Peter Dubrowski Was the Only MU Student Selected for the Highly Competitive Program
By Brian Jarvis
Columbia, Mo. (June 14, 2010) — Missouri School of Journalism senior Peter Dubrowski helped Vice President Joe Biden plan a trip to the Middle East, among other duties, while participating in the White House Internship Program during the spring 2010 semester.
As a press intern for Biden, Dubrowski wrote briefings and media advisories, planned events, researched issues and fielded calls from reporters, in which work shifts often went beyond the traditional 8 a.m. to 6 p.m.
“It really was a transformational experience. I wouldn’t trade it for anything,” Dubrowski said. “But you were there to work, and people worked you incredibly hard.”
The highly competitive White House Internship Program is designed to mentor and cultivate young leaders, strengthen their understanding of the Executive Office and prepare them for future public service opportunities. The hands-on program helps the interns gain valuable professional experience and build leadership skills.
Dubrowski was the only University of Missouri student selected to participate in the internship program.

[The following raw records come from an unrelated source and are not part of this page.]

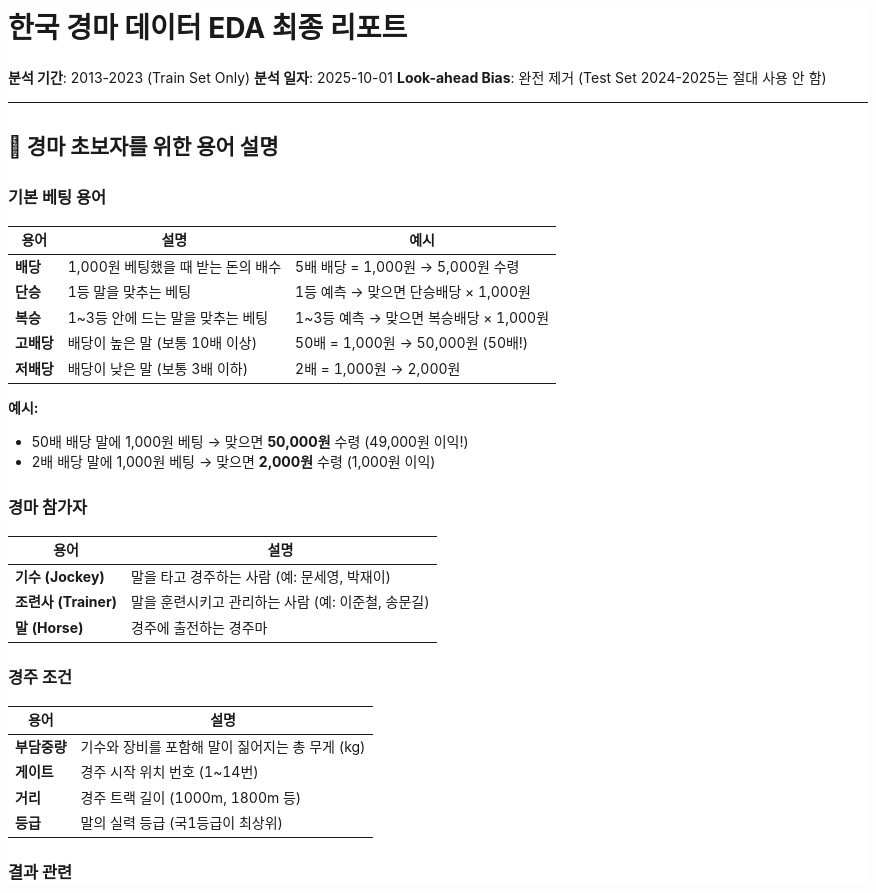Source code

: # 한국 경마 데이터 EDA 최종 리포트

**분석 기간**: 2013-2023 (Train Set Only)
**분석 일자**: 2025-10-01
**Look-ahead Bias**: 완전 제거 (Test Set 2024-2025는 절대 사용 안 함)

---

## 🏇 경마 초보자를 위한 용어 설명

### 기본 베팅 용어

| 용어 | 설명 | 예시 |
|------|------|------|
| **배당** | 1,000원 베팅했을 때 받는 돈의 배수 | 5배 배당 = 1,000원 → 5,000원 수령 |
| **단승** | 1등 말을 맞추는 베팅 | 1등 예측 → 맞으면 단승배당 × 1,000원 |
| **복승** | 1~3등 안에 드는 말을 맞추는 베팅 | 1~3등 예측 → 맞으면 복승배당 × 1,000원 |
| **고배당** | 배당이 높은 말 (보통 10배 이상) | 50배 = 1,000원 → 50,000원 (50배!) |
| **저배당** | 배당이 낮은 말 (보통 3배 이하) | 2배 = 1,000원 → 2,000원 |

**예시:**
- 50배 배당 말에 1,000원 베팅 → 맞으면 **50,000원** 수령 (49,000원 이익!)
- 2배 배당 말에 1,000원 베팅 → 맞으면 **2,000원** 수령 (1,000원 이익)

### 경마 참가자

| 용어 | 설명 |
|------|------|
| **기수 (Jockey)** | 말을 타고 경주하는 사람 (예: 문세영, 박재이) |
| **조련사 (Trainer)** | 말을 훈련시키고 관리하는 사람 (예: 이준철, 송문길) |
| **말 (Horse)** | 경주에 출전하는 경주마 |

### 경주 조건

| 용어 | 설명 |
|------|------|
| **부담중량** | 기수와 장비를 포함해 말이 짊어지는 총 무게 (kg) |
| **게이트** | 경주 시작 위치 번호 (1~14번) |
| **거리** | 경주 트랙 길이 (1000m, 1800m 등) |
| **등급** | 말의 실력 등급 (국1등급이 최상위) |

### 결과 관련
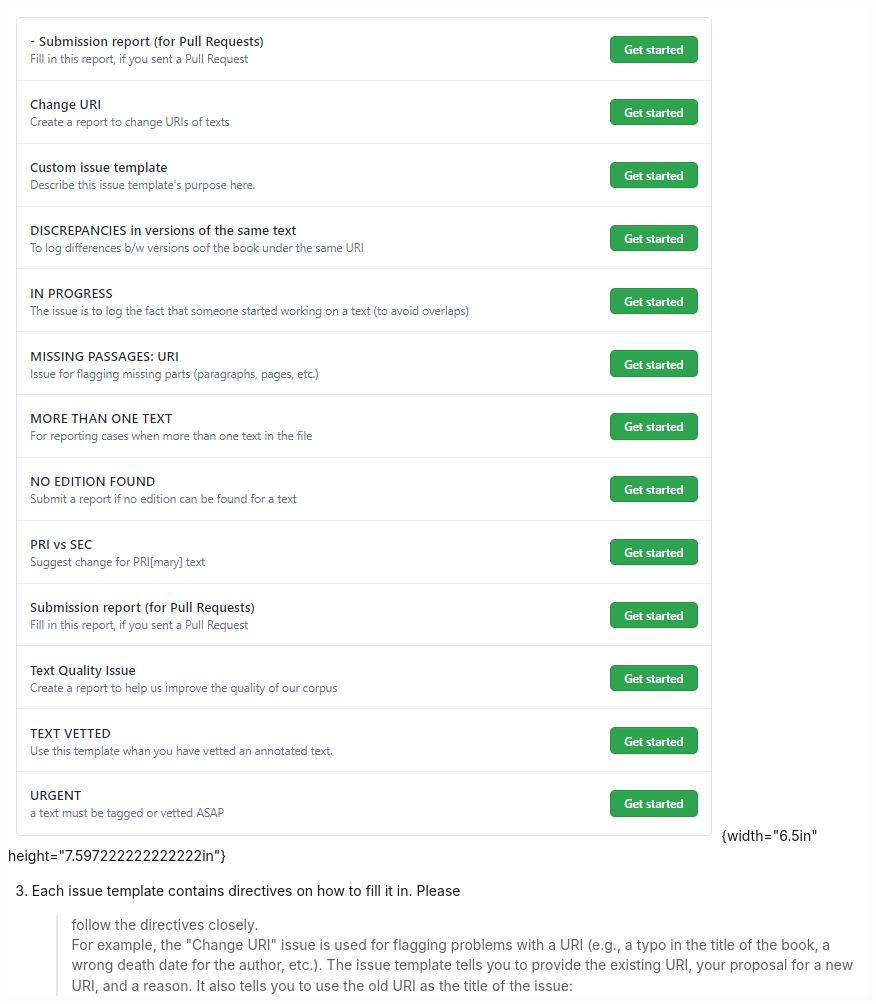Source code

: ![](./media/image38.png){width="6.5in" height="7.597222222222222in"}

3.  Each issue template contains directives on how to fill it in. Please
    > follow the directives closely.\
    > For example, the "Change URI" issue is used for flagging problems
    > with a URI (e.g., a typo in the title of the book, a wrong death
    > date for the author, etc.). The issue template tells you to
    > provide the existing URI, your proposal for a new URI, and a
    > reason. It also tells you to use the old URI as the title of the
    > issue:
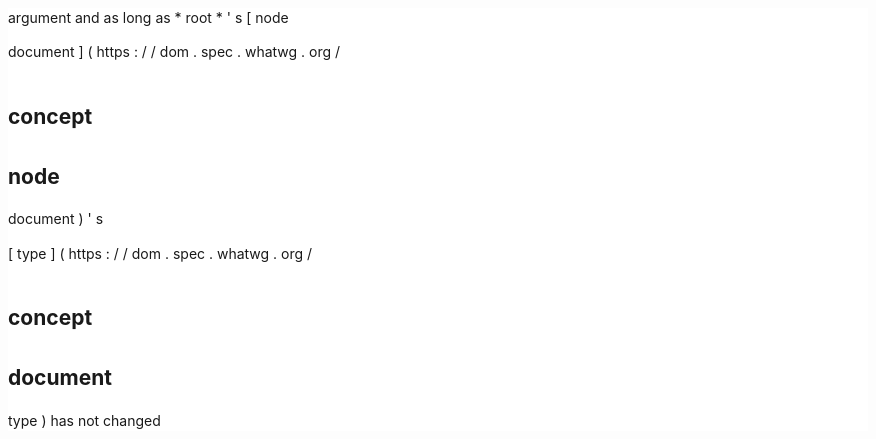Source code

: argument
and
as
long
as
*
root
*
'
s
[
node
>
document
]
(
https
:
/
/
dom
.
spec
.
whatwg
.
org
/
#
concept
-
node
-
document
)
'
s
>
[
type
]
(
https
:
/
/
dom
.
spec
.
whatwg
.
org
/
#
concept
-
document
-
type
)
has
not
changed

For Dubrowski, highlights included planning Biden’s trip to the Middle East in March to meet with key leaders in the region, as well as having a front-row seat to the debate and passage of health reform legislation.
“It gives a new perspective when you’re in the middle of the noise,” Dubrowski said. “The day before the bill passed, I was going for a run around the Capitol and passed an endless array of protesters and anti-protesters. It reminds you of what it means to live in a democracy.”
As part of the White House service project partnering with nine public schools in Washington, D.C., Dubrowksi regularly mentored and tutored students at Thurgood Marshall Academy. The school helps approximately 400 students in grades 9 through 12 learn how to succeed in college and actively engage in our democratic society.
“The human aspect of getting interns out of the office and into D.C. is really important. Walls can be incredibly high and don’t let in light from the outside,” Dubrowski said. “To get out to the real world and see a bigger picture than the Beltway was a great addition.”
Dubrowski also was selected as one of a handful of service project leaders, earning him the opportunity to meet none other than President Barack Obama for an informal gathering in the Rose Garden.
“We were standing there waiting, and the president came out and said, ‘So they told me you’re the overachievers.’ We all laughed awkwardly, not sure if we were allowed to laugh around the president,” Dubrowski recalled. “It was a very human moment.”
Though his future plans are undecided, Dubrowski, a Walter Williams Scholar whose area of study is strategic communication, plans to take the Law School Admission Test. He thinks he will likely find his way back to D.C. Dubrowski credits the Journalism School and the University of Missouri with providing the necessary lifeskills to succeed.
“I want to be involved in public service and contribute to the nation as a whole. I know I’ll get there. I just don’t know how,” he said.